In those circumstances, the Court dismisses the appeals of the three undertakings in their entirety.

NOTE: An appeal, on a point or points of law only, may be brought before the Court of Justice against a judgment or order of the General Court. In principle, the appeal does not have suspensive effect. If the appeal is admissible and well founded, the Court of Justice sets aside the judgment of the General Court. Where the state of the proceedings so permits, the Court of Justice may itself give final judgment in the case. Otherwise, it refers the case back to the General Court, which is bound by the decision given by the Court of Justice on the appeal.

Unofficial document for media use, not binding on the Court of Justice.
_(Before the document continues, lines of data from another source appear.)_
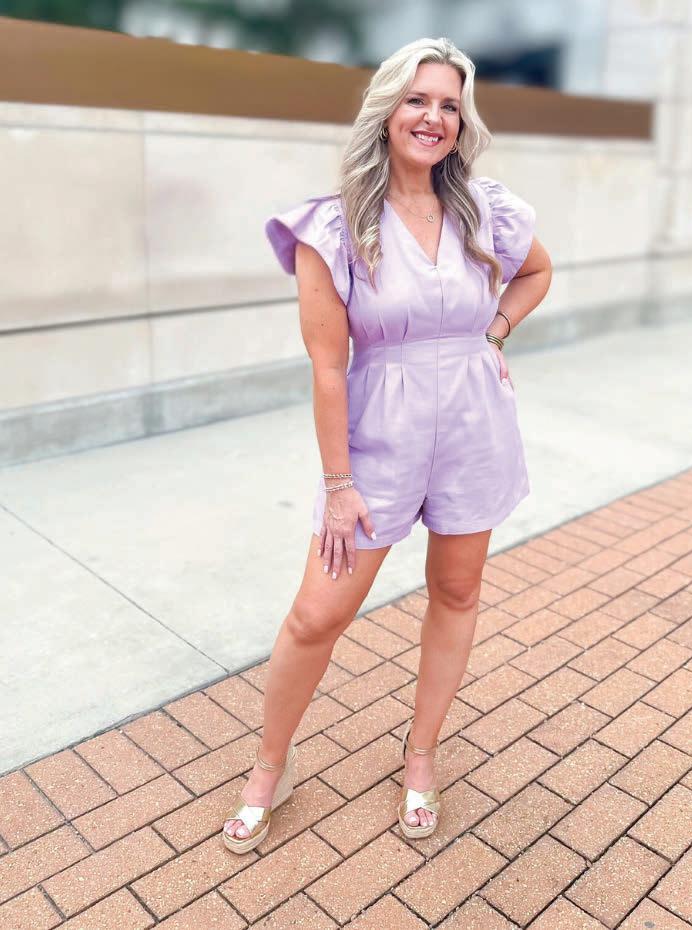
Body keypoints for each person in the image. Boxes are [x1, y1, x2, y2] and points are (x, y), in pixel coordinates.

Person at [221, 35, 552, 853]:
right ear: (386, 109)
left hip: (475, 424)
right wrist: (339, 484)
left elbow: (537, 272)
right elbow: (327, 366)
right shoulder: (333, 226)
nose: (433, 118)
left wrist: (495, 332)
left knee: (458, 592)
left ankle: (422, 752)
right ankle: (270, 765)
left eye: (449, 105)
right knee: (317, 614)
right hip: (378, 438)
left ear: (462, 122)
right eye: (417, 99)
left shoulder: (485, 209)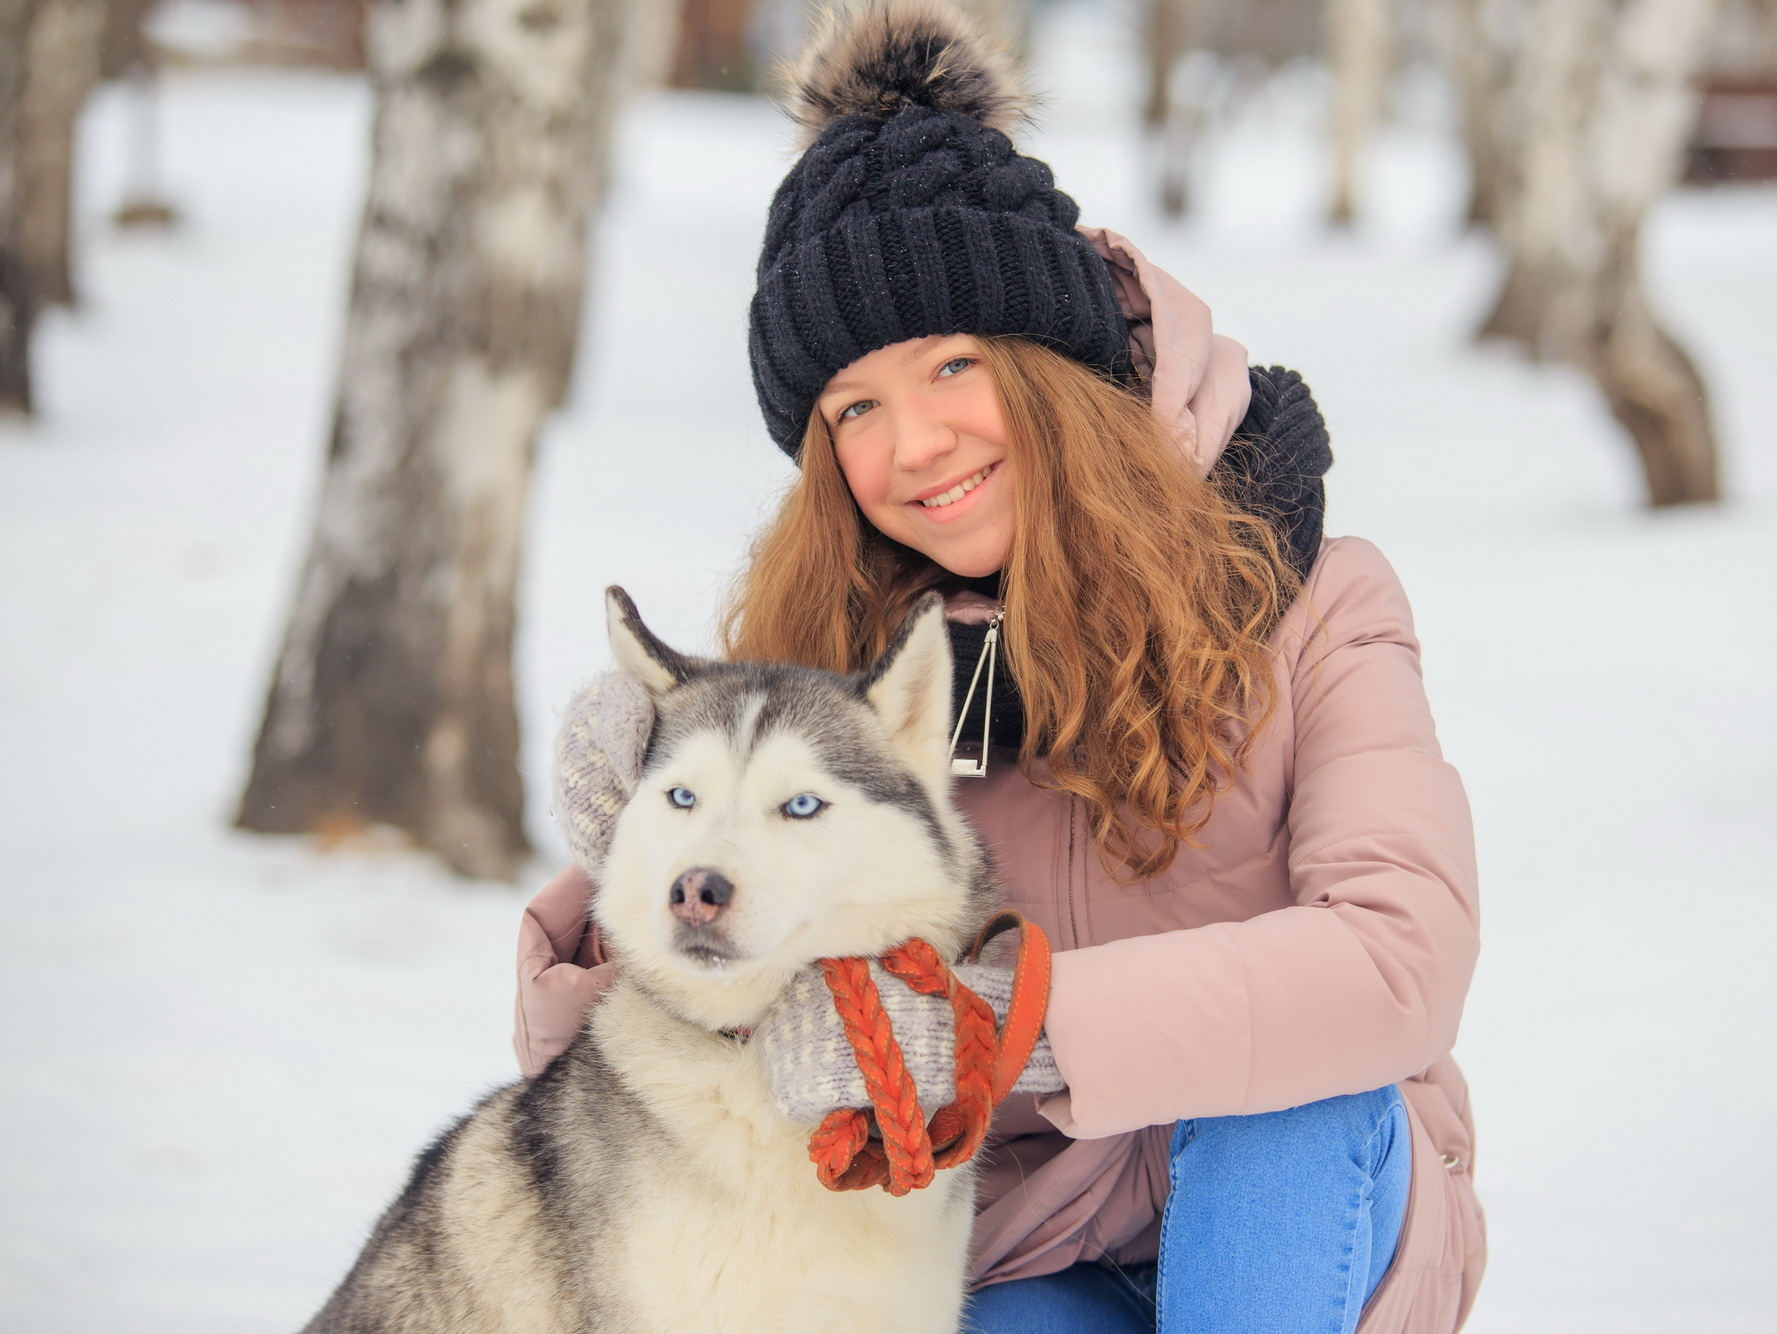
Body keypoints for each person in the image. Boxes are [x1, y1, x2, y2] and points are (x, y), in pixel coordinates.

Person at [515, 4, 1483, 1331]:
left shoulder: (1314, 600)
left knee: (1287, 1102)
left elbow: (1399, 957)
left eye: (952, 368)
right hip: (1028, 1245)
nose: (912, 447)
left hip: (1299, 1201)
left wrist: (999, 1023)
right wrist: (631, 834)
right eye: (854, 408)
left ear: (1053, 368)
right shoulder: (835, 679)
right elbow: (638, 1052)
The full texts of the judgments (C-40/12 P, C-50/12 P and C-58/12 P) are published on the CURIA website on the day of delivery.

Press contact: Christopher Fretwell (+352) 4303 3355

1 :

Commission Decision C(2005) 4634 final of 30 November 2005 relating to a proceeding pursuant to Article 81 [EC] (Case COMP/F/38.354 – Industrial bags) (OJ 2007 L 282, p. 41).

2 :

Judgments of 16 November 2011 in Case T-51/06 Fardem Packaging BV v Commission; T-54/06 Kendrion NV v Commission; Joined Cases T-55/06 and T-66/06 RKW SE v Commission and JM Gesellschaft für industrielle Beteiligungen mbH & Co. KGaA v Commission; Case T-59/06 Low & Bonar plc and Bonar Technical Fabrics NV v Commission; Case T-68/06 Stempher BV and Koninklijke Verpakkingsindustrie Stempher CV v Commission; Case T‑72/06 Groupe Gascogne SA v Commission; Case T-76/06 Plasticos Españoles SA (ASPLA) v Commission; Case T‑78/06 Álvarez SA v Commission and Case T-79/06 Sachsa Verpackung GmbH v Commission; see also Press Release 121/11. In Case T-26/06 Trioplast Wittenheim SA v Commission, Case T-40/06 Trioplast Industrier v Commission, Case T-53/06 UPM-Kymmene Oyj v Commission, Case T-64/06 FLS Plast v Commission and Case T-65/06 FLSmidth v Commission, which are also related to that cartel, the General Court delivered its judgments on 13 September 2010 and 6 March 2012, respectively.

3 :

Appeals were also bought against the judgments delivered in Cases T-64/06, T-65/06, T-76/06 and T-78/06 (see Cases C-243/12 P, C-238/12 P, C-35/12 P and C-36/12 P currently pending).

4 :

Pursuant to Article 268 TFEU and the second paragraph of Article 340 TFEU.